In 1874, Fr. Patrick Healy, S.J. became president of a small, regional college and preparatory school in the nation’s capital: Georgetown.

According to R. Emmett Curran, an emeritus professor of history at Georgetown and the author of “The Bicentennial History of Georgetown University” – arguably the foremost historian of the university – Healy irreversibly altered the outlook of Georgetown’s leadership.

“Healy had incredibly ambitious goals, not the least of which was constituting this institution as what he would call a `real university,’ bring law and medicine into the broader university and ultimately bringing Georgetown into the modern age of American education,” Curran said. “In a number of ways, he did this.”

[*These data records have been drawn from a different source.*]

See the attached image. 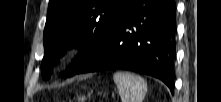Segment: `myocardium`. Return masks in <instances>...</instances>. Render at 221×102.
<instances>
[{
	"instance_id": "myocardium-1",
	"label": "myocardium",
	"mask_w": 221,
	"mask_h": 102,
	"mask_svg": "<svg viewBox=\"0 0 221 102\" xmlns=\"http://www.w3.org/2000/svg\"><path fill=\"white\" fill-rule=\"evenodd\" d=\"M84 49V43L80 40H74L67 46V53L71 56L79 55Z\"/></svg>"
}]
</instances>
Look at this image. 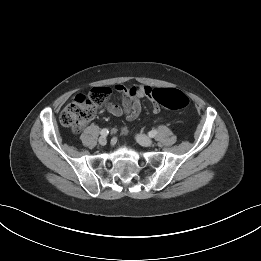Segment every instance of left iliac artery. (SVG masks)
Instances as JSON below:
<instances>
[{"label": "left iliac artery", "instance_id": "obj_1", "mask_svg": "<svg viewBox=\"0 0 261 261\" xmlns=\"http://www.w3.org/2000/svg\"><path fill=\"white\" fill-rule=\"evenodd\" d=\"M156 134H157V130H156V129L151 130V131L148 133L149 137H155Z\"/></svg>", "mask_w": 261, "mask_h": 261}]
</instances>
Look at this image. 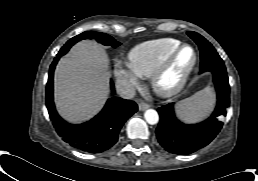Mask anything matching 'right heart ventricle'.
<instances>
[{
  "mask_svg": "<svg viewBox=\"0 0 258 181\" xmlns=\"http://www.w3.org/2000/svg\"><path fill=\"white\" fill-rule=\"evenodd\" d=\"M180 44L174 38L143 42L130 50L127 65L138 77L150 78L158 65Z\"/></svg>",
  "mask_w": 258,
  "mask_h": 181,
  "instance_id": "obj_1",
  "label": "right heart ventricle"
}]
</instances>
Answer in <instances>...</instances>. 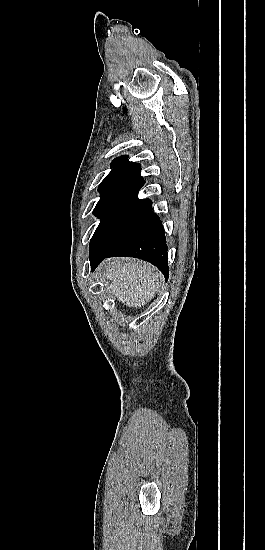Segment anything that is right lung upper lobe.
I'll return each instance as SVG.
<instances>
[{
  "label": "right lung upper lobe",
  "mask_w": 265,
  "mask_h": 550,
  "mask_svg": "<svg viewBox=\"0 0 265 550\" xmlns=\"http://www.w3.org/2000/svg\"><path fill=\"white\" fill-rule=\"evenodd\" d=\"M112 171L105 177L98 187L101 195L125 189H140L145 181L140 175V164L129 162L124 155L114 159L111 163Z\"/></svg>",
  "instance_id": "1"
}]
</instances>
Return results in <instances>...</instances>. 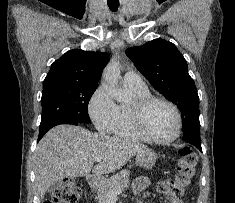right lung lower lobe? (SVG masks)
Wrapping results in <instances>:
<instances>
[{"label":"right lung lower lobe","mask_w":235,"mask_h":203,"mask_svg":"<svg viewBox=\"0 0 235 203\" xmlns=\"http://www.w3.org/2000/svg\"><path fill=\"white\" fill-rule=\"evenodd\" d=\"M59 124H73V125H78L79 123L77 122H59V123H54L52 125L43 127L39 129V137H38V141L44 136V134L51 129L52 127L59 125Z\"/></svg>","instance_id":"1"}]
</instances>
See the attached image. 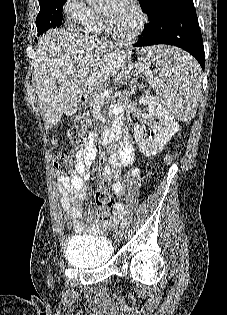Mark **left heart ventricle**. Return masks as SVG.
<instances>
[{"instance_id":"1","label":"left heart ventricle","mask_w":227,"mask_h":315,"mask_svg":"<svg viewBox=\"0 0 227 315\" xmlns=\"http://www.w3.org/2000/svg\"><path fill=\"white\" fill-rule=\"evenodd\" d=\"M101 12H104L114 28L120 34H131L138 25V17L131 5L124 0H107Z\"/></svg>"}]
</instances>
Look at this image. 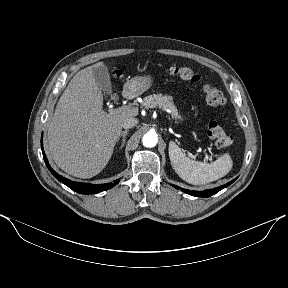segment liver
I'll list each match as a JSON object with an SVG mask.
<instances>
[{
  "instance_id": "6515ba94",
  "label": "liver",
  "mask_w": 288,
  "mask_h": 288,
  "mask_svg": "<svg viewBox=\"0 0 288 288\" xmlns=\"http://www.w3.org/2000/svg\"><path fill=\"white\" fill-rule=\"evenodd\" d=\"M80 70L61 95L48 126L49 150L54 162L75 177L91 178L108 164L124 121L138 115L137 108L117 114L103 110V94L93 69Z\"/></svg>"
}]
</instances>
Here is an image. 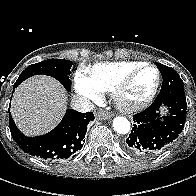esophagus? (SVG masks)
<instances>
[{
  "label": "esophagus",
  "instance_id": "34e87169",
  "mask_svg": "<svg viewBox=\"0 0 196 196\" xmlns=\"http://www.w3.org/2000/svg\"><path fill=\"white\" fill-rule=\"evenodd\" d=\"M112 117V115L108 112H98L96 114V118L99 119V120H106V119H110Z\"/></svg>",
  "mask_w": 196,
  "mask_h": 196
}]
</instances>
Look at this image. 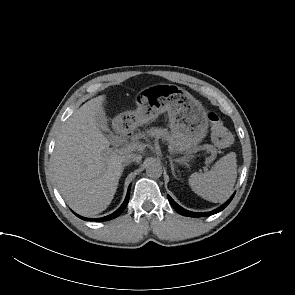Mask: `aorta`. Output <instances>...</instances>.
<instances>
[{
	"mask_svg": "<svg viewBox=\"0 0 295 295\" xmlns=\"http://www.w3.org/2000/svg\"><path fill=\"white\" fill-rule=\"evenodd\" d=\"M146 174L151 178H159L162 175L161 164L157 161H150L146 168Z\"/></svg>",
	"mask_w": 295,
	"mask_h": 295,
	"instance_id": "obj_1",
	"label": "aorta"
}]
</instances>
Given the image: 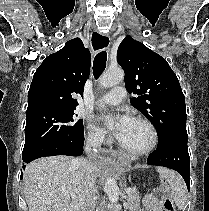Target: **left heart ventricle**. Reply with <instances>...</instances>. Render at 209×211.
Masks as SVG:
<instances>
[{
  "label": "left heart ventricle",
  "mask_w": 209,
  "mask_h": 211,
  "mask_svg": "<svg viewBox=\"0 0 209 211\" xmlns=\"http://www.w3.org/2000/svg\"><path fill=\"white\" fill-rule=\"evenodd\" d=\"M148 140L149 134L146 127L134 121L120 143L130 149H140L148 143Z\"/></svg>",
  "instance_id": "obj_1"
}]
</instances>
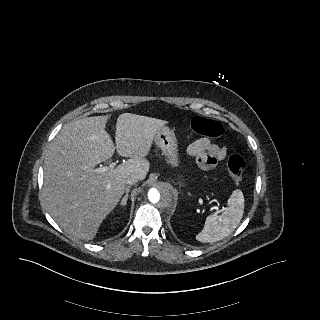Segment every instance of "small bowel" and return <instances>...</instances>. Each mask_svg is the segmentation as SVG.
I'll return each instance as SVG.
<instances>
[{"instance_id":"obj_1","label":"small bowel","mask_w":320,"mask_h":320,"mask_svg":"<svg viewBox=\"0 0 320 320\" xmlns=\"http://www.w3.org/2000/svg\"><path fill=\"white\" fill-rule=\"evenodd\" d=\"M187 154L190 157H195L202 169L211 170L217 166L220 160L225 158L227 150L209 138H200L187 147Z\"/></svg>"}]
</instances>
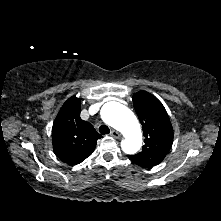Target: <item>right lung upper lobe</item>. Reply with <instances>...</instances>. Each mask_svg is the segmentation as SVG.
<instances>
[{
	"mask_svg": "<svg viewBox=\"0 0 221 221\" xmlns=\"http://www.w3.org/2000/svg\"><path fill=\"white\" fill-rule=\"evenodd\" d=\"M80 99L69 98L61 107L52 127L55 155L64 163L76 165L89 157L102 136L80 118Z\"/></svg>",
	"mask_w": 221,
	"mask_h": 221,
	"instance_id": "obj_1",
	"label": "right lung upper lobe"
}]
</instances>
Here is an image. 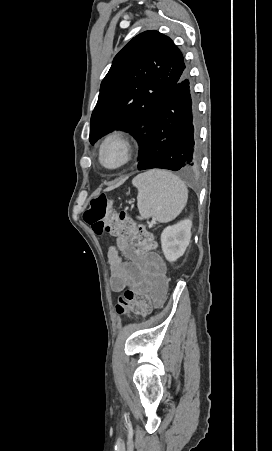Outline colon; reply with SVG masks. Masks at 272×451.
Instances as JSON below:
<instances>
[{"mask_svg":"<svg viewBox=\"0 0 272 451\" xmlns=\"http://www.w3.org/2000/svg\"><path fill=\"white\" fill-rule=\"evenodd\" d=\"M83 219L96 234L108 233L113 239H121L120 248L123 250L131 247L147 248L150 244L149 231L135 223L126 211L114 210L111 199L105 193L92 197L90 207L83 213ZM135 255L141 258L144 252L138 249ZM148 301L147 294L126 290L112 304L119 313H146L149 309Z\"/></svg>","mask_w":272,"mask_h":451,"instance_id":"colon-1","label":"colon"}]
</instances>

For the first time, the university appropriated funding for the professional schools in law and medicine, modernized the curriculum to include more natural sciences and, most visibly, began construction of [Healy Hall](

But Healy also knew there was a much larger challenge for Georgetown to become everything it aspired to be: dollars and cents. As it approached its hundred-year mark, Georgetown did not have the financial resources to support [Healy’s bold vision](

So Healy set out to do something about it. Curran described his initiative as a massive undertaking in fundraising – the likes of which the university had never seen – including a sea voyage to the West Coast to meet with benefactors across the country.

The stakes were high. The costs of Healy’s programs were mounting, particularly in the construction of Healy Hall, which was vastly exceeding projected costs.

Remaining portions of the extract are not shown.